Just as tone-policing dictates what emotions are okay or not okay for marginalized people to feel publicly, there is a sort of soul policing that happens, too, in this culture. That policing happens when a psychiatrist diagnoses someone as schizophrenic for feeling grief at species loss. It happens when entheogenic and visionary plant allies are called "Drugs." It happens when someone is told that their identity does not matter to God, because God "looks past that" (sorry but tolerance is just another form of control). It happens when wolves are poached, coyotes mass-murdered in derbies. It happens when white "liberal" kids are brought up to look on Pentecostal religion or Voudun with mockery (spiritual soul-policing as classist and racist), It happens when New Age leaders say that our souls have no gender. I and my friends are done with these veiled attacks. It is not for anyone to say how people who carry experiences of systemic oppression practice their spirituality, their soul-work, their healing... One has to keep in mind that the spirituality of marginalized peoples has often been mocked, dismissed, or suppressed. It's one of those histories that repeats itself. So we should not repeat it again now.

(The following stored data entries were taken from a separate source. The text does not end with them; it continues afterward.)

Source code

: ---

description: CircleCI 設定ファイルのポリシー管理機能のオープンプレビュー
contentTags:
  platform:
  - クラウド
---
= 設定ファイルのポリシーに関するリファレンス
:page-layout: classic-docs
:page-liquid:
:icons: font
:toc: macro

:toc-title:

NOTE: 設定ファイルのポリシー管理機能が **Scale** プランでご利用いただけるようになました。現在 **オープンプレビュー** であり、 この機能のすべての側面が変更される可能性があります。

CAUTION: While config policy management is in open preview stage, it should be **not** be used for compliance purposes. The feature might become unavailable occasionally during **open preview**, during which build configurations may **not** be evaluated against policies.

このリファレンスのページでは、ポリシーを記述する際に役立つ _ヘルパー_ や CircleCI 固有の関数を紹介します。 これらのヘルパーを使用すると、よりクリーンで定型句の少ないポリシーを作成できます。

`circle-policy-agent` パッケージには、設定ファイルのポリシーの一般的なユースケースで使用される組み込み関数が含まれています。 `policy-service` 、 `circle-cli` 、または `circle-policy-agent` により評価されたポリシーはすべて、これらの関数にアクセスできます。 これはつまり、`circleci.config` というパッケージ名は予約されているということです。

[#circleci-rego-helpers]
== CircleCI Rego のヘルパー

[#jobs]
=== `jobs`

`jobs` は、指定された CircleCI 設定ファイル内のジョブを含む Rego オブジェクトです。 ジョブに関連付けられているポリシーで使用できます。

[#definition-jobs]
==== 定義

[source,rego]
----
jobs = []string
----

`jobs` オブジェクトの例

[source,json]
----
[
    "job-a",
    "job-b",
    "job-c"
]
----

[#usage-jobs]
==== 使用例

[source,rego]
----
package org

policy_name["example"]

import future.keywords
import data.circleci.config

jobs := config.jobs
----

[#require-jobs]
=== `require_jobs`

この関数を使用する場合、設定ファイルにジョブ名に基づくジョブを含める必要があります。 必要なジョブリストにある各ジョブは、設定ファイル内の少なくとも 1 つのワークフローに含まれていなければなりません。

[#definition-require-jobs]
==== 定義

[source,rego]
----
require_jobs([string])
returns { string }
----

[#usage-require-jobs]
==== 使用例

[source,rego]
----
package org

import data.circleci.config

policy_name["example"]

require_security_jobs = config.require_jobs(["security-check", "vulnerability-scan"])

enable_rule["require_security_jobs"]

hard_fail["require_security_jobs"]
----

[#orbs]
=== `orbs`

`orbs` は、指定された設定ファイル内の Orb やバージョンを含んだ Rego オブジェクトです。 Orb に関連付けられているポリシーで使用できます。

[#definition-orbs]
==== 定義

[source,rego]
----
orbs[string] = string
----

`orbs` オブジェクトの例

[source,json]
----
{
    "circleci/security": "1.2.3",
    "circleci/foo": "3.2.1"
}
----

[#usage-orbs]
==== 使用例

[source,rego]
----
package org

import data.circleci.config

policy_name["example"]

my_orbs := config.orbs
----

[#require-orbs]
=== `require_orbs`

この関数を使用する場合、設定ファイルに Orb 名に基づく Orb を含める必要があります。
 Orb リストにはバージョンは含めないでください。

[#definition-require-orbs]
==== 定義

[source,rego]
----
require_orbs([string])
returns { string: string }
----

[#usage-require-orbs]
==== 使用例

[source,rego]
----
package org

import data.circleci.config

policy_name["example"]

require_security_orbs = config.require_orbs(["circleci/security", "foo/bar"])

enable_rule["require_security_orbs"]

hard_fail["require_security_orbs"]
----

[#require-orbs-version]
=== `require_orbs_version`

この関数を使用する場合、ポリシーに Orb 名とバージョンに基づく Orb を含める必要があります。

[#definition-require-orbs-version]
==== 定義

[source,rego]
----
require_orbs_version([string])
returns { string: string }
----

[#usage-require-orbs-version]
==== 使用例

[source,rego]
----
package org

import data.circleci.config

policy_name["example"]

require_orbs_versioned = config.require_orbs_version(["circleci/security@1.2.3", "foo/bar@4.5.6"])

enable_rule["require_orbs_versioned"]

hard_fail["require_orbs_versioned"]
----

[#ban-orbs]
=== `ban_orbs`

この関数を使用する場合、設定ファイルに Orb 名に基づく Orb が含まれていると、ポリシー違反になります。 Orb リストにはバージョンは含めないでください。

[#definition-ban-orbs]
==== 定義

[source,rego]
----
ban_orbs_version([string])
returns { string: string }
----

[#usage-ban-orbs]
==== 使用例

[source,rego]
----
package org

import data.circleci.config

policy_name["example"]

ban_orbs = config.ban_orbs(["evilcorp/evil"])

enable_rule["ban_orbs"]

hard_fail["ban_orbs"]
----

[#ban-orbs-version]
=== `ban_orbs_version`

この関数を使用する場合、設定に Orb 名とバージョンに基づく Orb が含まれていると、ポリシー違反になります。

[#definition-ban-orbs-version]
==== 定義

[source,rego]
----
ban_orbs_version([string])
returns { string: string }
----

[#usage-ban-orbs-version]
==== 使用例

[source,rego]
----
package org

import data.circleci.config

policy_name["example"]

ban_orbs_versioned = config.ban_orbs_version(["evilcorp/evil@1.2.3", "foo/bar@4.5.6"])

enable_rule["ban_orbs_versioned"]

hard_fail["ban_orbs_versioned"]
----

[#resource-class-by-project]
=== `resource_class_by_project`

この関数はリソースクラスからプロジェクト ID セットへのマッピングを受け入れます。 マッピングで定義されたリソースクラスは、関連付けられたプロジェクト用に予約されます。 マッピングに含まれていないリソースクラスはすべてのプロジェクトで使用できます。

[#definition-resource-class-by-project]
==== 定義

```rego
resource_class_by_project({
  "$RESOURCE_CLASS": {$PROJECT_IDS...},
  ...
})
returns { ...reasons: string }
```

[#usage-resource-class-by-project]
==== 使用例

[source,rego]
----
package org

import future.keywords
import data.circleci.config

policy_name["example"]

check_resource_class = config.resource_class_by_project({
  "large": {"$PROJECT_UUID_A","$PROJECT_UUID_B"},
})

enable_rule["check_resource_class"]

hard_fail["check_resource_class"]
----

There are those out there, the white spiritual leaders, the yogis and the bestselling authors, often men, but definitely women too, who would say that being trans, or being queer, is not part of the shape of the soul -- it is part of something like "ego" or the like. I've heard it and it's been said point blank to my spouse. For one thing, this view is anti-Indigenous, because Two-Spirit people don't necessarily view themselves in the context of dominant discourses about identity. Would those same people dare to say that Indigeneity or Blackness does not touch or proceed from Soul? I cannot speak for Black and Indigenous kin, nor for those among them that have devoted years and lifetimes to studies of the numinous, but it's certainly not our place as white people to dismiss those possibilities. Just because white people might try to claim that their ancestors' identities and actions are unrelated to their soul's purpose (a shitty move), we can't impose something similar on others. These views are Spiritual Racism disguised as Wisdom.
We know that affinity spaces can create potent opportunities for one to engage with Soul, even if we can't fully explain why. We absolutely can have a discussion about the toxic forms "identity politics" or identity philosophy can take. But we will only do that if we are trusted to know what the fuck our own souls look like.